Surgery 1984 October
UNLABELLED: We conducted a prospective, randomized study comparing transcatheter partial splenic embolization (PSE) with splenectomy (SX) in 53 renal transplant candidates. An additional 112 PSE procedures were performed for various indications in 101 patients.

STUDY RESULTS: A mean +/- SD of 65% +/- 16% of splenic mass was ablated in the PSE group. The early postoperative morbidity rate was similar in the two study groups, as was the duration of hospital stay. Abscess or rupture of the spleen were not encountered. Severe pancreatitis occurred only in the SX group. Renal transplantation was carried out in equivalent numbers in both groups, with a similar long-term (2.5 to 4.0 years) graft survival (60% versus 66%). No difference in long-term patient mortality was noted.
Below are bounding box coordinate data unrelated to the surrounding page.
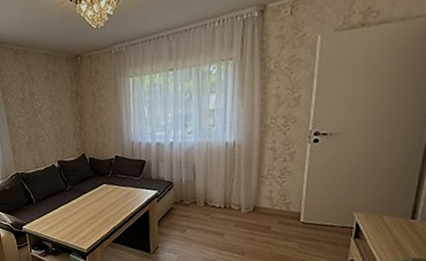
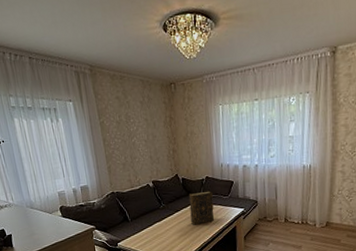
book: none [96,171,125,208] -> present [188,191,215,225]

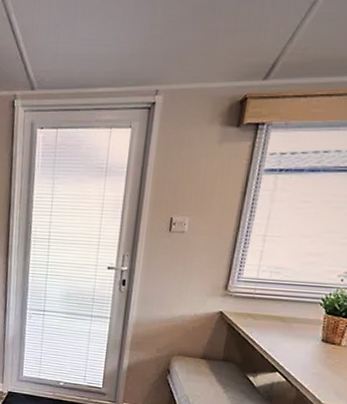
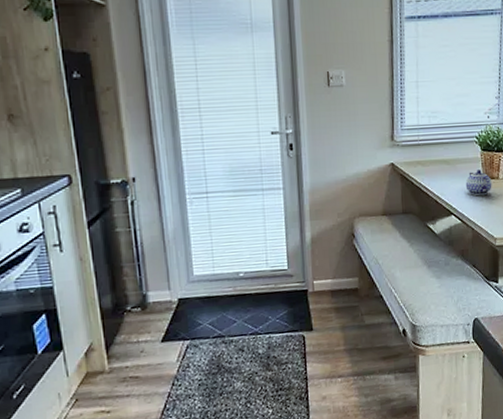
teapot: none [298,332,332,360] -> present [465,169,492,196]

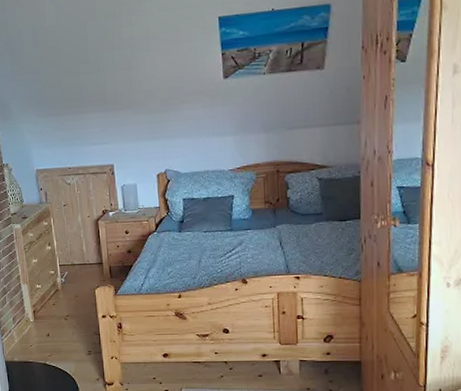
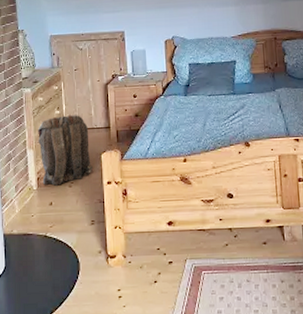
backpack: none [30,251,87,318] -> present [38,115,93,186]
Splenic "regeneration" occurred frequently after PSE. PSE experience exclusive of study: Embolization attempts failed in nine patients. Repeat PSE was performed in 11 of the 101 patients. Where hypersplenism was the primary indication, PSE resulted in significant improvement in the hematologic parameters. The incidence of serious complications was acceptably low. There were two late procedure-related deaths. Our conclusion from the study and the total experience of 137 PSE procedures is that PSE offers an acceptably safe alternative to SX in selected high-risk patients in whom both the surgical intervention and the resulting asplenic state carry a prohibitive risk.